With a severe look at Beauvoir, she left, closing the door softly behind her while the two men stared at each other.

“We found out about the silencer,” said Beauvoir. “Made by a company in Tennessee. It specializes in customized weapons. They have a record of Leduc’s order. He must have smuggled it across the border.”

Gamache made a sound of disapproval but not of surprise, and waved toward the sitting area of his office. Away, Beauvoir noticed, from his desk.

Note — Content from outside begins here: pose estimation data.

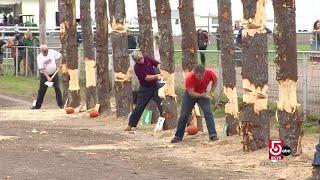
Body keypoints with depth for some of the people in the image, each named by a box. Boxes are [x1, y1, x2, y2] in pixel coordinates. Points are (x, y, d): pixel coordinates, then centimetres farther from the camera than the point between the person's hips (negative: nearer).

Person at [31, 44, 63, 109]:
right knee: (41, 90, 2)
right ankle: (38, 105, 11)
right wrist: (47, 77, -29)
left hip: (54, 73, 1)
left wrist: (60, 64, -4)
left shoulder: (52, 52, -10)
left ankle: (61, 104, 1)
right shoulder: (39, 58, -16)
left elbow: (59, 56, 7)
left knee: (57, 89, -3)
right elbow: (42, 69, -20)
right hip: (45, 75, -1)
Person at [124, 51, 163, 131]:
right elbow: (147, 78, -25)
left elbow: (157, 64, 1)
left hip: (155, 86, 4)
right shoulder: (137, 68, -20)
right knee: (139, 107, 0)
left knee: (161, 104, -2)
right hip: (145, 89, -4)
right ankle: (130, 125, 8)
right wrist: (157, 76, -34)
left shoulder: (147, 59, -7)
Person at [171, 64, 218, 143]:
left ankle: (213, 135, -17)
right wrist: (203, 95, -36)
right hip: (190, 94, -1)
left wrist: (210, 92, -10)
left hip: (203, 93, 1)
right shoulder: (189, 77, -35)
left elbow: (215, 80, -4)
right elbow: (191, 93, -28)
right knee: (184, 115, 0)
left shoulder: (210, 73, -28)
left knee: (208, 112, -17)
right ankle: (178, 136, 12)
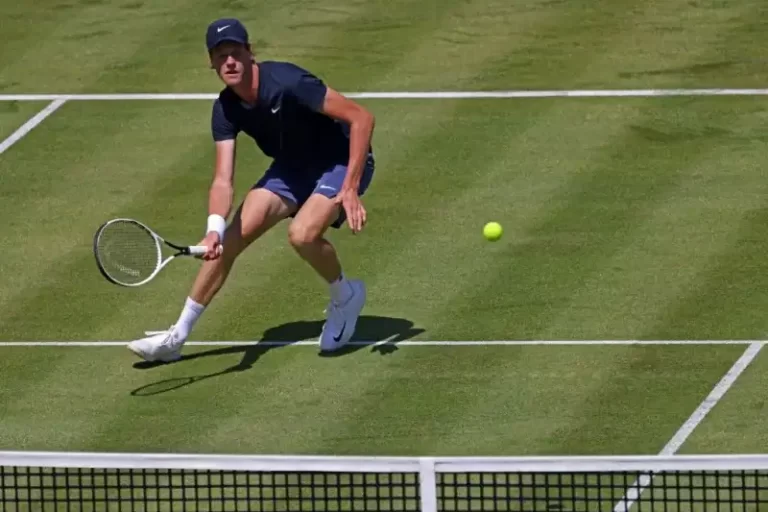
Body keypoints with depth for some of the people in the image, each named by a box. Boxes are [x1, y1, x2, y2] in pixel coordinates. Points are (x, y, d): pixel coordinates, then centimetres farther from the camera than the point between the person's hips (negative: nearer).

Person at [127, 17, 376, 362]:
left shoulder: (287, 83, -31)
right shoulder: (225, 110, -13)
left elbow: (361, 118, -28)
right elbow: (223, 180, -17)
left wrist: (350, 188, -31)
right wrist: (215, 229, -37)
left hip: (341, 163, -6)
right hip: (290, 169, 6)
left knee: (302, 233, -31)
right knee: (231, 239, -4)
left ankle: (345, 296, 0)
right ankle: (177, 336, 5)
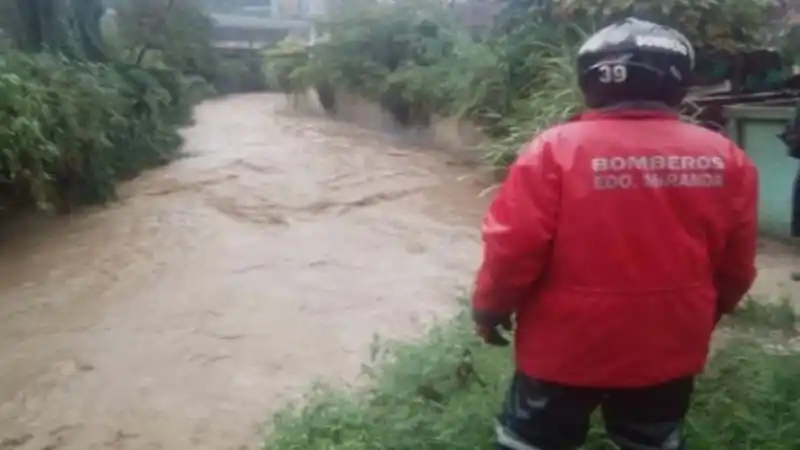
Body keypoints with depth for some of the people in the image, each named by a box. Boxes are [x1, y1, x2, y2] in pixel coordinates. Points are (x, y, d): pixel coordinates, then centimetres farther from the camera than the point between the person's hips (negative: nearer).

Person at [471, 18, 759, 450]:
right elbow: (736, 266, 5)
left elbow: (513, 248, -16)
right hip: (669, 349, 4)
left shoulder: (557, 148, -17)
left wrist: (490, 307, 2)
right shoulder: (725, 157, -4)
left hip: (567, 345, -3)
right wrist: (705, 314, 23)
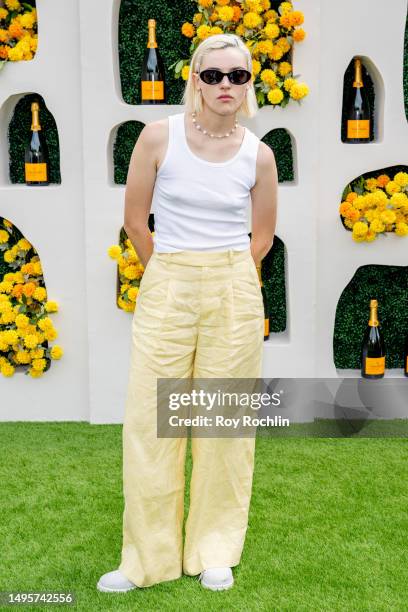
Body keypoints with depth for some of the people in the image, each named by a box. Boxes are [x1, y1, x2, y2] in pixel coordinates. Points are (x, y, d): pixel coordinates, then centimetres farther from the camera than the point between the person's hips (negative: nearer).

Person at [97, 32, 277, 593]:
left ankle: (215, 552, 25)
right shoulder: (159, 136, -4)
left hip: (234, 292, 1)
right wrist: (173, 275, 11)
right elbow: (135, 220, 3)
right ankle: (147, 558, 20)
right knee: (150, 422, 3)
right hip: (165, 289, 0)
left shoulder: (259, 155, 1)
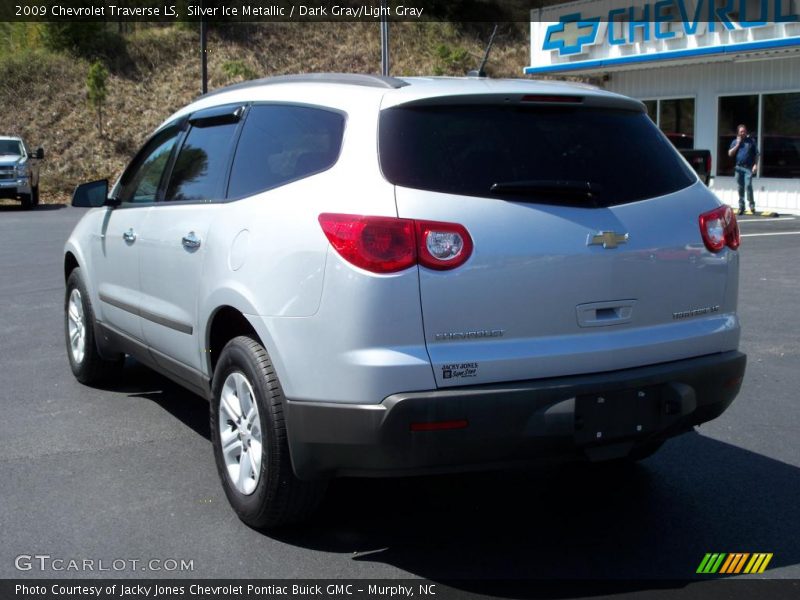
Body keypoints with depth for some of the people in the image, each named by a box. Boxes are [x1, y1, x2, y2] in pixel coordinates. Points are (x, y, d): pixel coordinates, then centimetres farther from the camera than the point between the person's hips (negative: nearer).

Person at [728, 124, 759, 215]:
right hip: (739, 167, 3)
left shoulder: (751, 141, 6)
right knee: (740, 187, 7)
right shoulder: (735, 142, 11)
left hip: (748, 167, -3)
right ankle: (741, 206, 13)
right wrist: (737, 144, -5)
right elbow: (730, 153, 2)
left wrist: (755, 165, -6)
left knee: (748, 185, -17)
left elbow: (756, 154, 5)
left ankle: (751, 204, -7)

And the closed laptop.

“Is that what you came here to tell me?” asked Gamache, sitting down and taking off his reading glasses.

Beauvoir took the chair across from him and leaned forward. “The joke’s over, patron. What’s this about? What’re you doing in here?”

“Beyond the fact it’s my office?” There was an edge of annoyance in Gamache’s normally composed voice. “What do you want, Jean-Guy?”

Beauvoir, faced with such a simple question, felt overwhelmed.

He wanted to know why Monsieur Gamache had hidden away all day.

He wanted to know why he’d just closed his laptop. What was on it?

He wanted to know why he’d really taken those students down to Three Pines.

He wanted to know why Gamache’s fingerprints were on the murder weapon.

He wanted to know why he’d specifically asked for Paul Gélinas to join the investigation, and lied to Chief Inspector Lacoste, and himself, in the process.